Is there a reasonable alternative? I've worked with RDF and LD and can agree with most of your points but would like to see if there is something better on the horizon.
RDF is a zombie format. It isn't entirely "dead" but after some wildly ambitious promises, it hasn't lived up to any of them, and it seems only a few "true believers" are still working with it. This being a world of seven billion people, a few "true believers" can still be a few thousand people, but it's just not a technology I can say is vibrant, alive, or worth spending much time with. The core problem is that it solves the easy problems, and not even terribly well (I more-or-less endorse titanix2's comment elsewhere in the thread), while leaving the hard problems mostly untouched. The excitement it generated 10-15 years ago mostly comes from confusing solving the easy problem for the hard problem. Everything that I've personally ever seen used RDF has ripped it back out again at some point. Whether that's the fate in store for the current users named in the article I can't say, but it certainly wouldn't be a bad guess.
If the space intrigues you, I would suggest starting with a graph database instead.
Please don't bring RDF out of its coffin. It has been tried and failed because it's overly complex and verbose. It's terrible, and technologies which still use it are terrible to interact with to this day.
Does anyone actually use RDF? The W3C seems to love it, but I can't help but feel it's one of those technologies that just fell through the cracks and failed to gain any users.
Thank you, that's precious info. I started exploring the tools last year an dug into rdf, feeling very uncomfortable with the buzz mismatch of "hey but everybody's using JSON ! that's not helping LD's adoption..."
Yeah, I touched on RDF in my post. I have some experience with it, but it is pretty complex for just data. I think it is powerful, but the thing that makes the web work is simplicity.
Thanks for your comment on it by the way. I'm still in the phase of gathering what everyone thinks of it. I've noticed that RDF seems a bit polarizing. I have the suspicion that people who feel neutral about it also don't feel the need to chime in.

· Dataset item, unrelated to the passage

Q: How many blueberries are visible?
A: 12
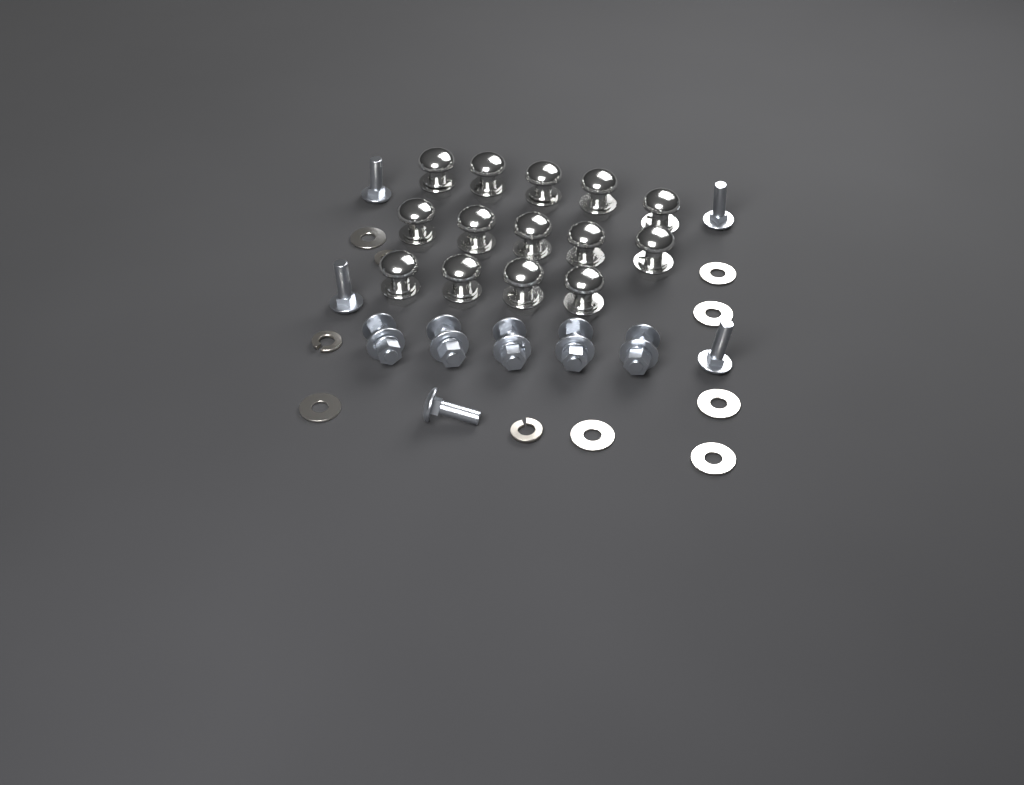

To be honest, I'm not 100% sure. The tooling that exists - at least in the open source space - seems to be vastly dominated by Java and academic endeavours. That being said, I think the ideas behind RDF are pretty awesome, and its simplistic structure makes full indexing, datalog inference and layering possible.
I can't find much to corroborate this article's take. RDF is a stark counter-example - a standard from the W3C. It has endorsement from Tim Bray, one of XML's co-authors.
I've also experienced performance issues with RDF stores, but over the last few years, that has increased a lot and I think in another 1-2 years there will be a bunch of stores that are able to handle reasonable large numbers of triples with a good performance.
Aside from that I think, although RDF might not be the 'holy grail', it is in fact quite usable for a lot of problem domains and saying that it needs to be discarded is a bit harsh :)
Familiarity isn't nearly enough if you want to implement something.
Talking about RDF is absolutely meaningless without talking about Serialisation (and that includes ...URGH.. XML serialisation), XML Schema data-types, localisations, skolemisation, and the ongoing blank-node war.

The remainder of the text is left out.